Re: What Are the Main Problems You Have with MS Word?

Subject: Re: What Are the Main Problems You Have with MS Word?
From: "Nealon, Jessica" <Jessica -dot- Nealon -at- McKesson -dot- com>
To: "TECHWR-L" <techwr-l -at- lists -dot- raycomm -dot- com>
Date: Wed, 29 May 2002 10:22:00 -0400


The main problem I have with Word can be summed up in one phrase: "manual
labor." The overall architecture of Word requires a lot of manual (See,
tedious) labor that cuts into time better spent gathering content or (gasp!)
writing. Two examples:

First:
The net effect of the technical problems with Autonumbering means that,
unless you are have the time, skill, and permission (from tech support) to
write VBA macros, you have to number your steps by hand. To have any control
of it, you need to set a style with a .25 first tab stop and a .25 hanging
indent so that your numbered lists look like numbered lists. Then, you have
to make sure that all your steps in all your tasks are in the appropriate
style, which becomes very interesting when Word reverts to Normal or another
style in your template without notice.
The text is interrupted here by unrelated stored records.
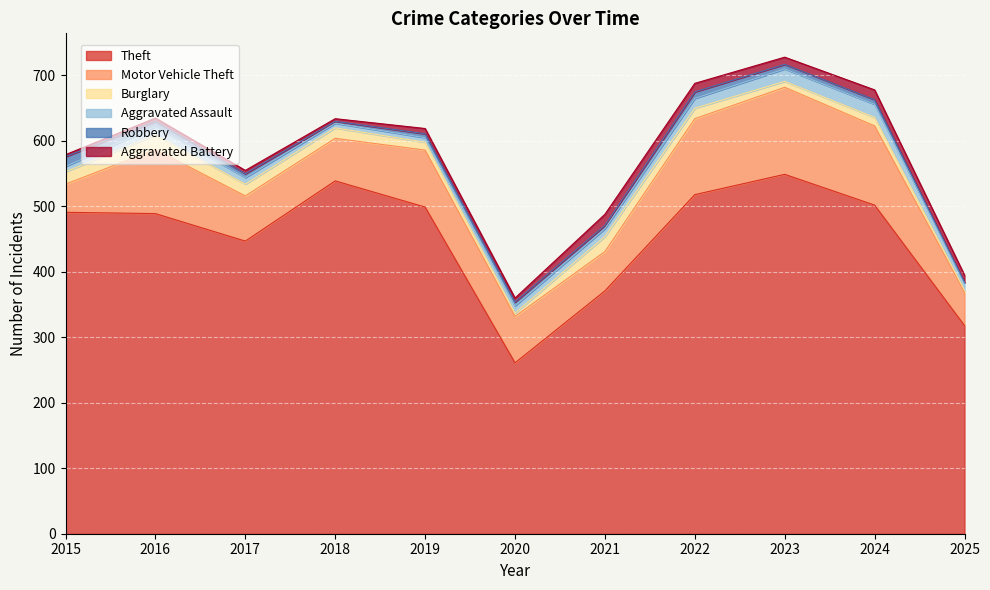

Rank the series at 2018 from lowest to highest value.

Robbery, Aggravated Battery, Aggravated Assault, Burglary, Motor Vehicle Theft, Theft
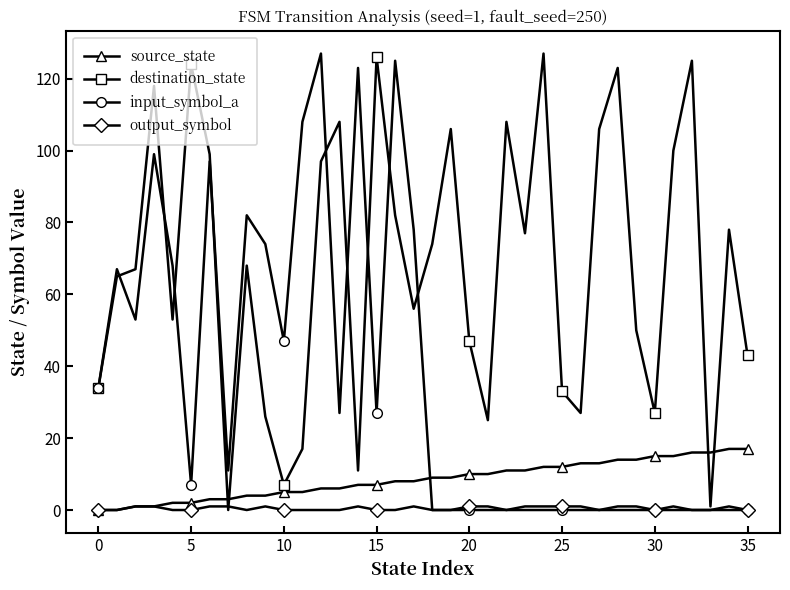

Which series has the largest total across all categories?

destination_state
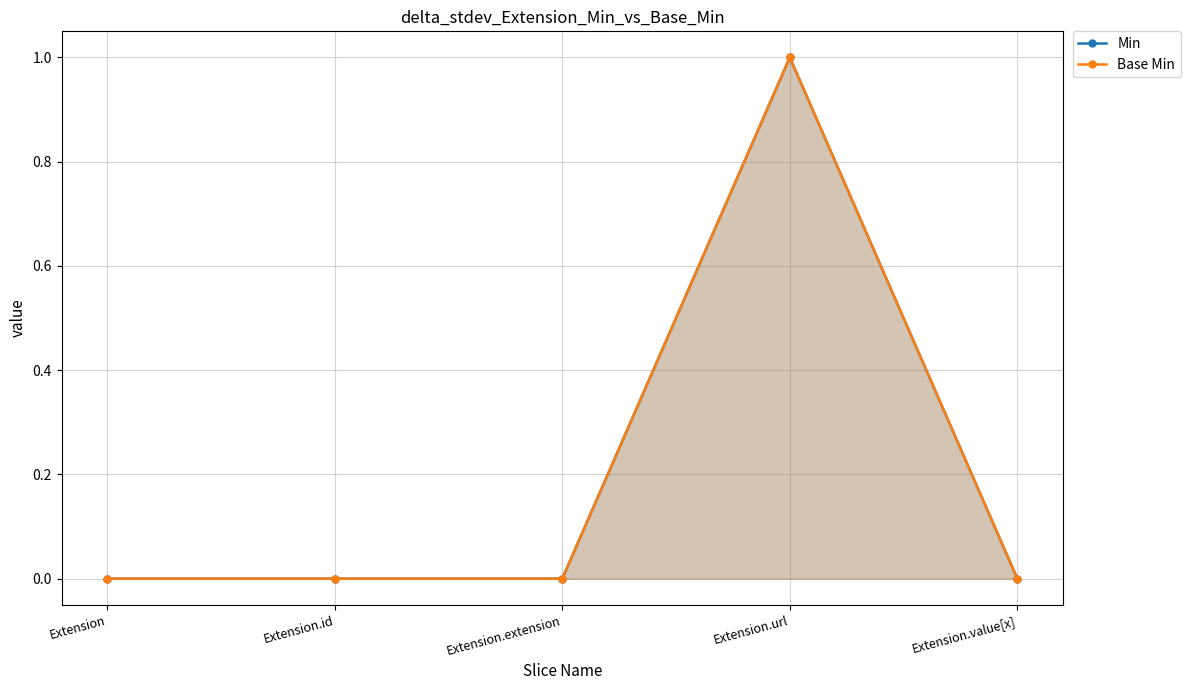

In Min, how many points are higher than both neighbors (excluding endpoints)?

1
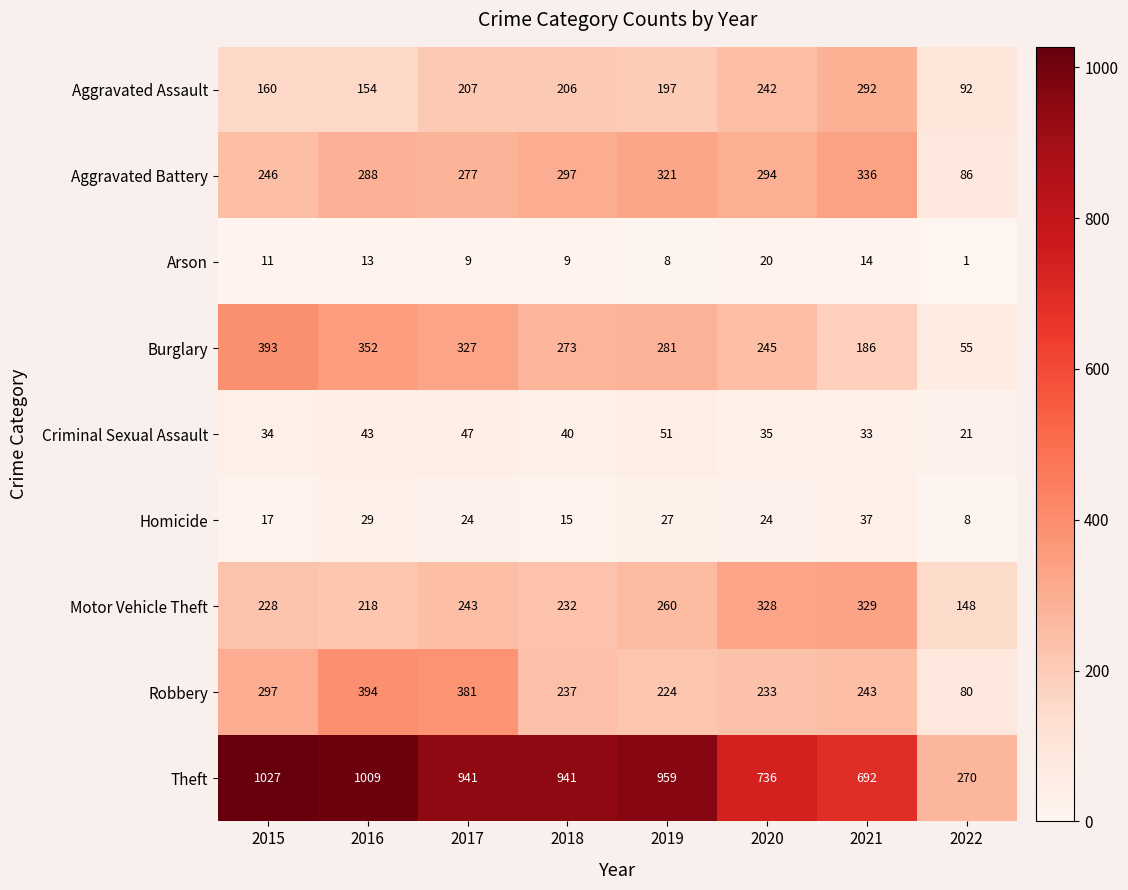

Count the number of categories in the chart.

8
In addition, you have to make sure
the numbering is correct every time you make a change to task. Not
surprisingly, the process is extremely error prone.

Second:
Word is chapter-based, which means (unless you have figured out those
mercurial Section breaks and want to risk a 300-page Word document with
graphics) each chapter has to be PDF'ed separately and the book needs to be
lassoed together in Adobe afterwards. This doubles production time and the
separate chapters make universal updates a nightmare. For example, updating
headers and footers requires you to open every chapter of every book and
change both even and odd headers and footers in each. When the rush is on
and you're understaffed, it's easy to send out a book with incorrect or
inconsistent headers and footers. I know that when I first started, I sent
out a Beta version of a manual with the wrong product name in the even-page
footer of two chapters! I missed it until the final edit.

I could go on, but this is long enough already. Basically, the things that
should be automated (for writing books anyway) aren't and the things that
are automated usually don't work or don't matter; except for Autotext, which
saves my hands everyday!

Regards,

Jessica Nealon
Technical Writer
Paragon Product Assurance Group - CLT
> McKesson Information Solutions, Inc.